Linksliberalismus
“War schon die Verbindung von links und liberal eine spannende Angelegenheit, so ist der Linksneoliberalismus, in dem sich offenkundig ganze Szenen und Schichten eingerichtet haben, nur in einer Blase zu ertragen, in der sich politische Ohnmacht, ökonomische Korruption und kulturelle Privilegien mit einer beständigen Performance der eigenen moralischen Überlegenheit verbinden lässt.
In dieser Blase scheint man vordringlich damit beschäftigt, die Werte des neuen und alten Liberalismus in Sprach- und Zeichennormen zu verwandeln. …
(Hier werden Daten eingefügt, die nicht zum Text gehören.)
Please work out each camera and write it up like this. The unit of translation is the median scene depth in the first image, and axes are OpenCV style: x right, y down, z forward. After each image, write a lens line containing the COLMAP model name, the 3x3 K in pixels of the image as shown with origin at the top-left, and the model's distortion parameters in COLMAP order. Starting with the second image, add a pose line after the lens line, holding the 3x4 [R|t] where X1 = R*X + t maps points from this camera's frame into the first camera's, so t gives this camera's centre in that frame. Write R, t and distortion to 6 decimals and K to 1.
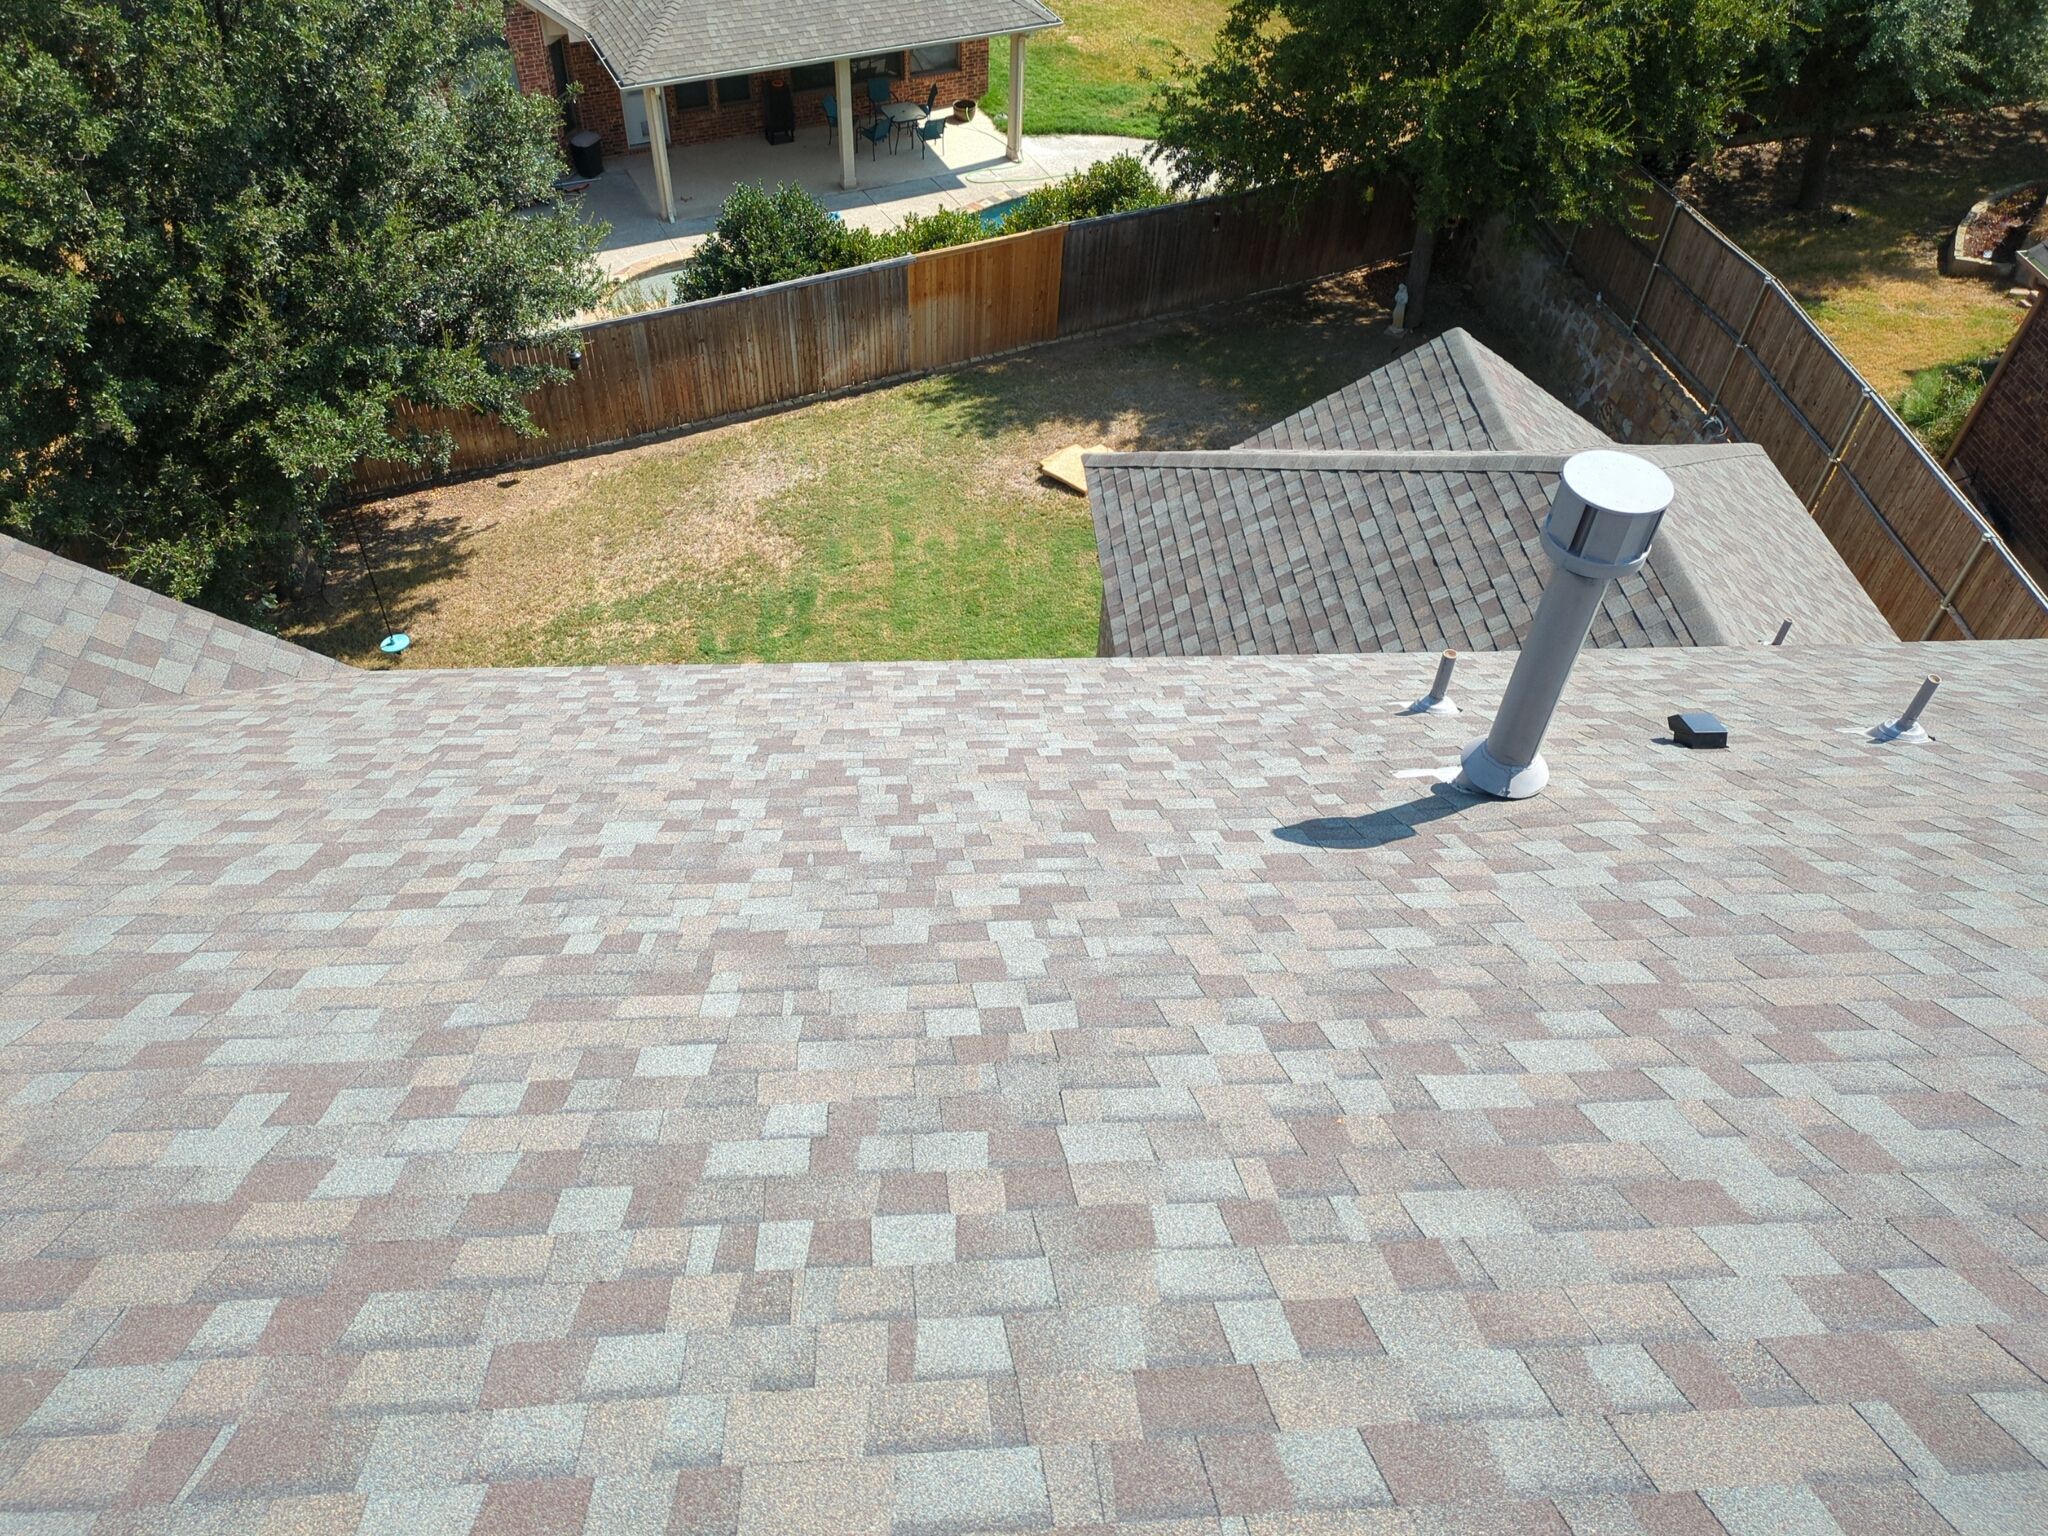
lens RADIAL K [[1690.7, 0, 1024.0], [0, 1690.7, 768.0], [0, 0, 1]] dist [0.158592, -0.273847]
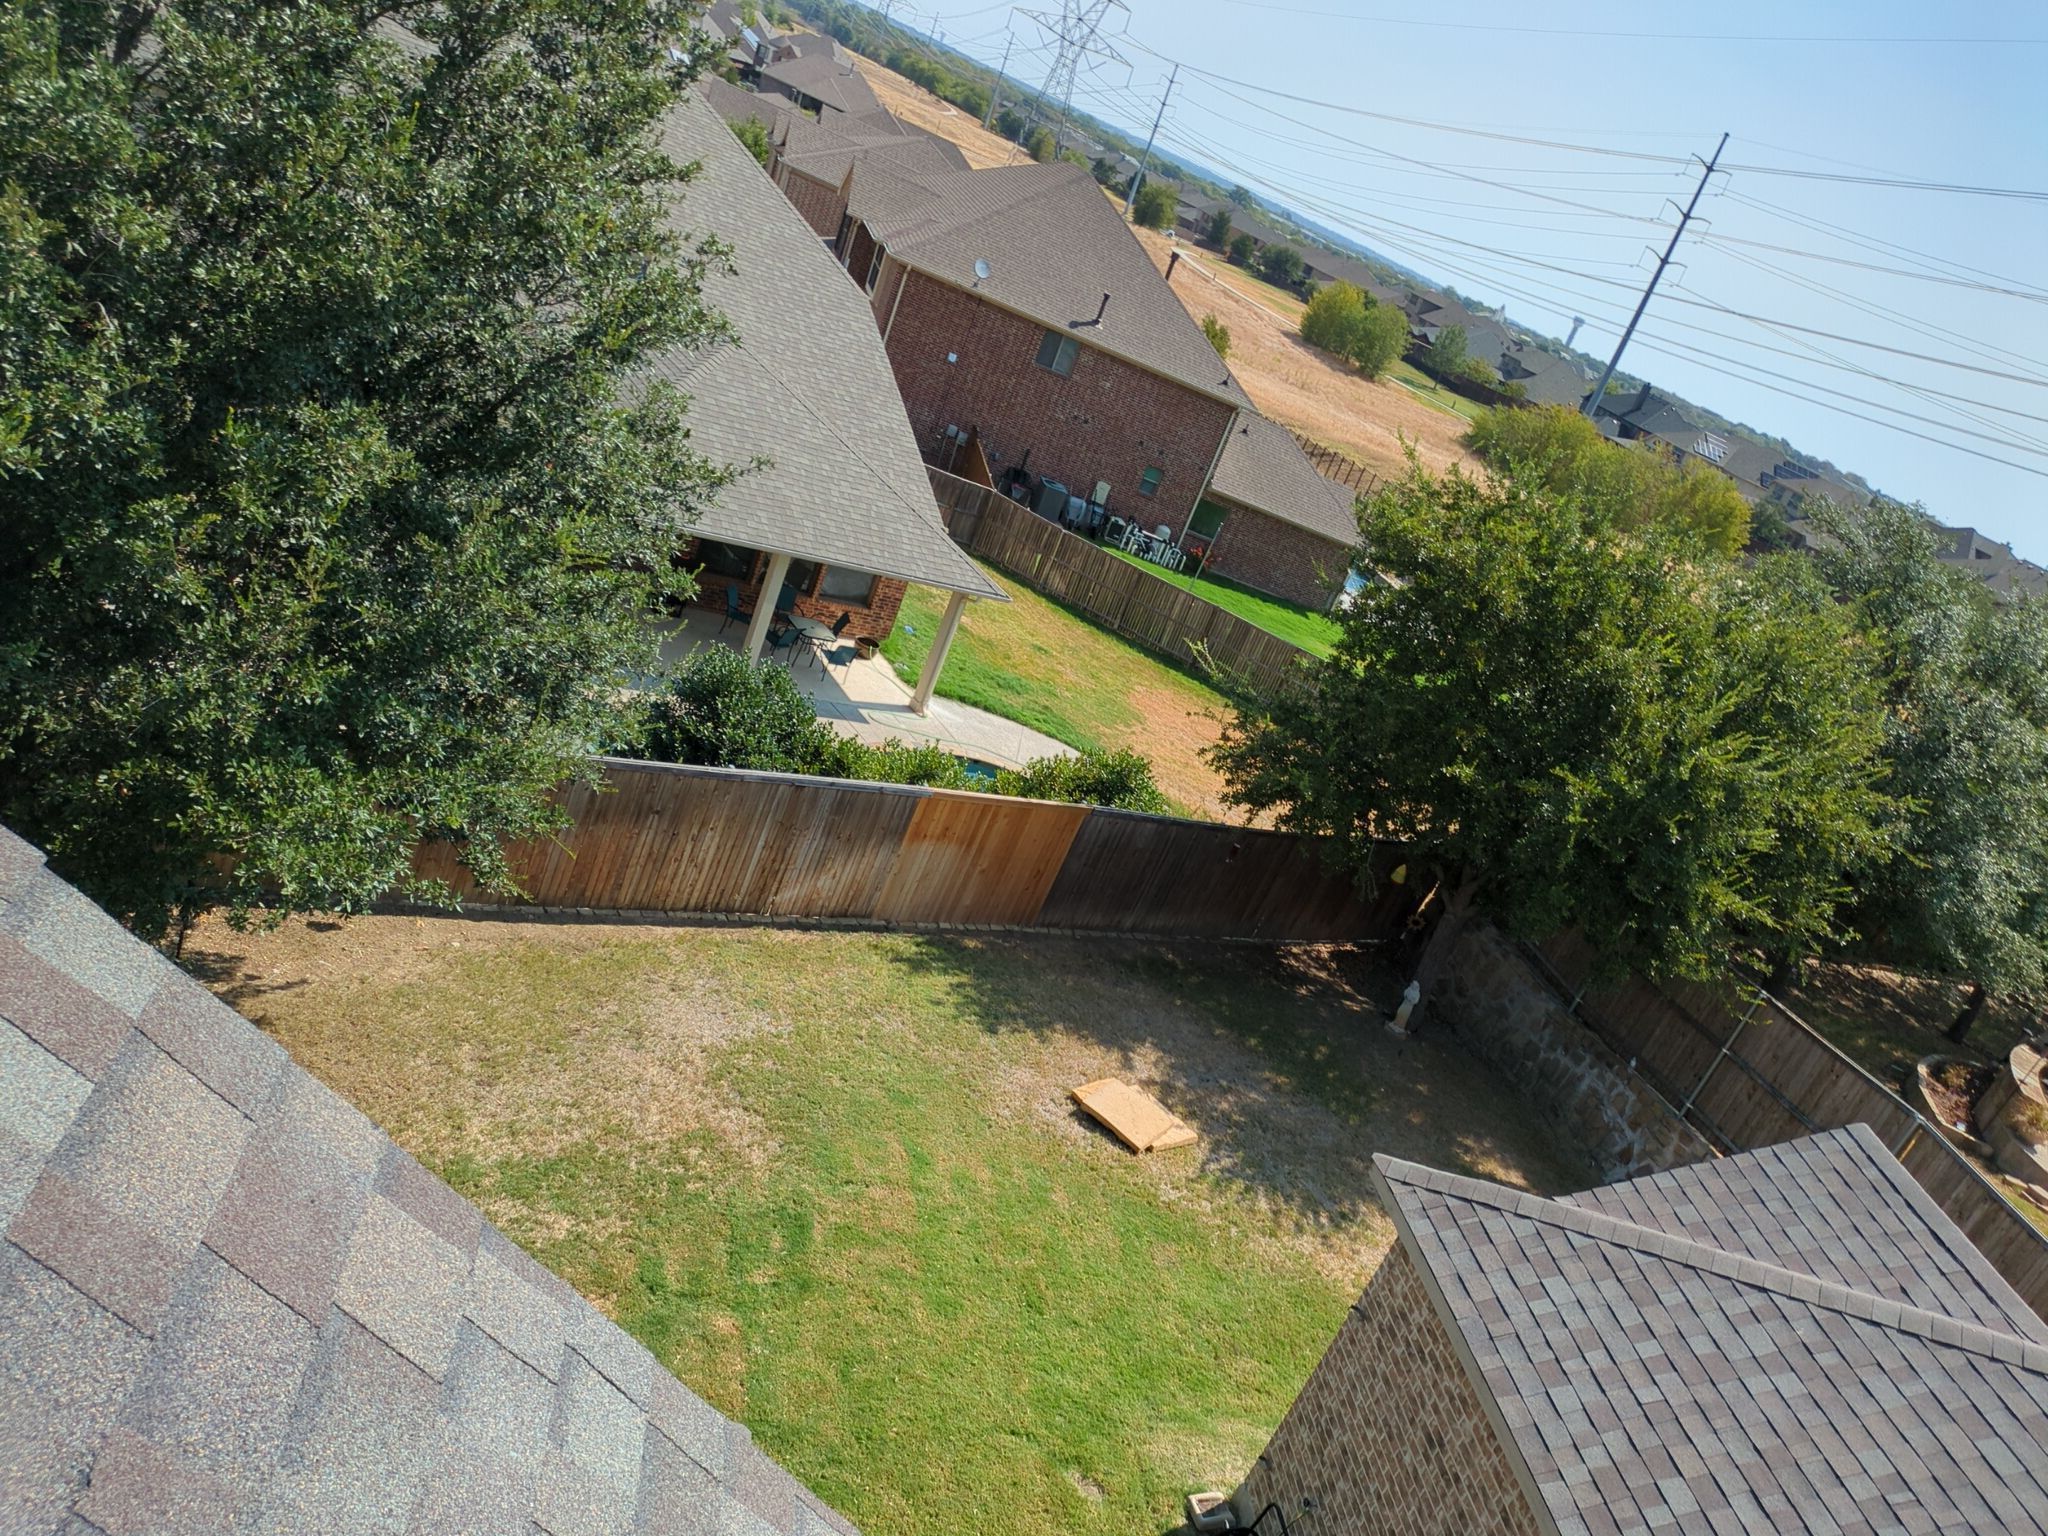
lens RADIAL K [[1690.7, 0, 1024.0], [0, 1690.7, 768.0], [0, 0, 1]] dist [0.158592, -0.273847]
pose [[0.930836, 0.295164, 0.215457, -0.202517], [-0.208114, 0.912809, -0.351381, -0.039344], [-0.300386, 0.282238, 0.911104, 0.267385]]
Das ‘links’ hatte einst die Gefahr einer Leninisierung mit sich gebracht, … und nun zeigt das ‘liberal’ in linksliberal die Gefahr einer Calvinisierung: Die Gemeinde wird zu einem Instrument der wechselseitigen Überwachung und Maßregelung. …
Das ist keineswegs auf … Gendern, Canceln und dergleichen beschränkt … Die Calvinisierung der postlinksliberalen Milieus geht tiefer. Sie bringt das gegenseitige Misstrauen, die Furcht vor intellektueller ‘Ausgelassenheit’ und ein unangenehmes Eiferertum hervor.
Wo man sich zuvor über die gemeinsamen Werte freute, fühlt man sich nun von den Normen unterdrückt. … Mit einer Norm kann man keinen Wert erzeugen. Nur die Entscheidung zwischen Unterwerfung und Trotz. … Das linksliberale Milieu, unser Milieu, braucht dringend frische Luft.”
aus: Georg Seeslen: Korrumpierte Linksliberale: Frische linke Luft braucht’s, taz online, 10.11.22, im Internet.